— Aim of the exercise —
Through the last line of the entries, please copy every line exactly, starting with the one that contains "index dip: (175, 221)".

****************************************

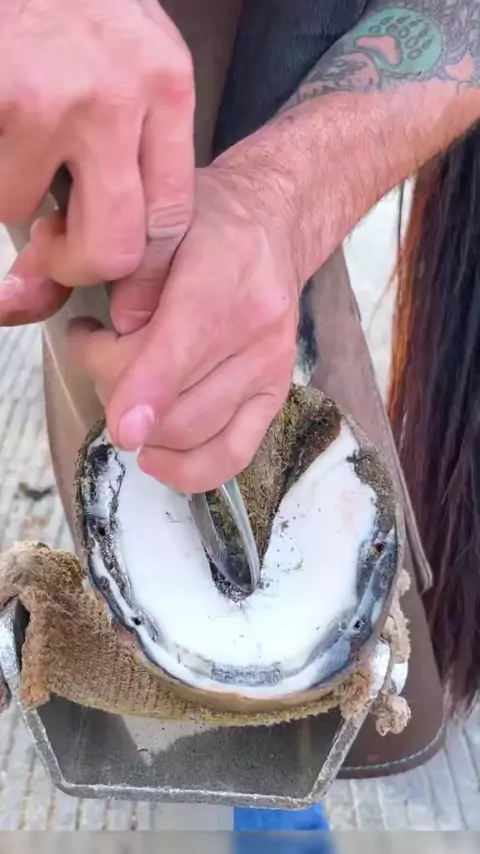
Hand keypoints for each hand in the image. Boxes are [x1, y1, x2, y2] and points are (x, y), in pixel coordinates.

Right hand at [0, 0, 193, 322]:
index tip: (124, 301)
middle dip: (74, 263)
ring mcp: (52, 96)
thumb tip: (101, 255)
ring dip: (9, 194)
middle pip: (114, 247)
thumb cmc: (70, 4)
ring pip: (22, 212)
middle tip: (52, 242)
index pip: (172, 217)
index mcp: (165, 84)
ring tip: (11, 137)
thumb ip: (128, 144)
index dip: (144, 272)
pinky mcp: (3, 100)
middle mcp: (120, 92)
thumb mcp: (124, 58)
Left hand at [68, 167, 300, 491]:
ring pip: (193, 433)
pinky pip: (231, 456)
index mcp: (223, 277)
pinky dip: (186, 470)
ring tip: (125, 381)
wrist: (272, 228)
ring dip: (140, 423)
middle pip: (175, 401)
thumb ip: (104, 265)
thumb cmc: (204, 224)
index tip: (121, 427)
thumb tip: (74, 315)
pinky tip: (154, 452)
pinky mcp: (275, 396)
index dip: (148, 392)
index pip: (184, 346)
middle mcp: (255, 331)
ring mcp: (269, 369)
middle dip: (114, 388)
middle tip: (96, 348)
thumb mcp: (149, 221)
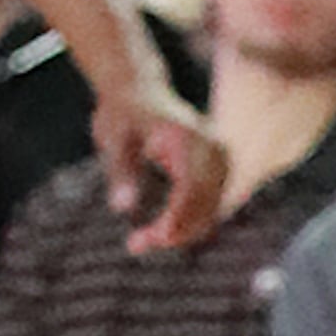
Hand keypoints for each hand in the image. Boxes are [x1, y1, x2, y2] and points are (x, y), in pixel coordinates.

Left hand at [98, 75, 228, 253]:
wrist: (138, 90)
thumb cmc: (123, 113)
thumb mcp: (113, 138)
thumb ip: (120, 172)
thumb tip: (121, 208)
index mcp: (190, 139)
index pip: (192, 190)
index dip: (175, 221)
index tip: (148, 241)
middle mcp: (214, 150)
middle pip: (205, 206)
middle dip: (174, 232)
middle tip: (135, 245)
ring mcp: (221, 162)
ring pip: (210, 212)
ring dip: (180, 232)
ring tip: (138, 242)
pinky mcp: (219, 172)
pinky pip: (210, 207)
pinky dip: (186, 222)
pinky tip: (156, 232)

****************************************

— Answer section —
index dip: (175, 221)
index tip: (148, 241)
middle mcp: (214, 150)
middle pip: (205, 206)
middle dip: (174, 232)
middle tip: (135, 245)
ring mcp: (221, 162)
ring pip: (210, 212)
ring dip: (180, 232)
ring tip: (138, 242)
pinky mcp: (219, 172)
pinky pip: (210, 207)
pinky dip: (186, 222)
pinky tip: (156, 232)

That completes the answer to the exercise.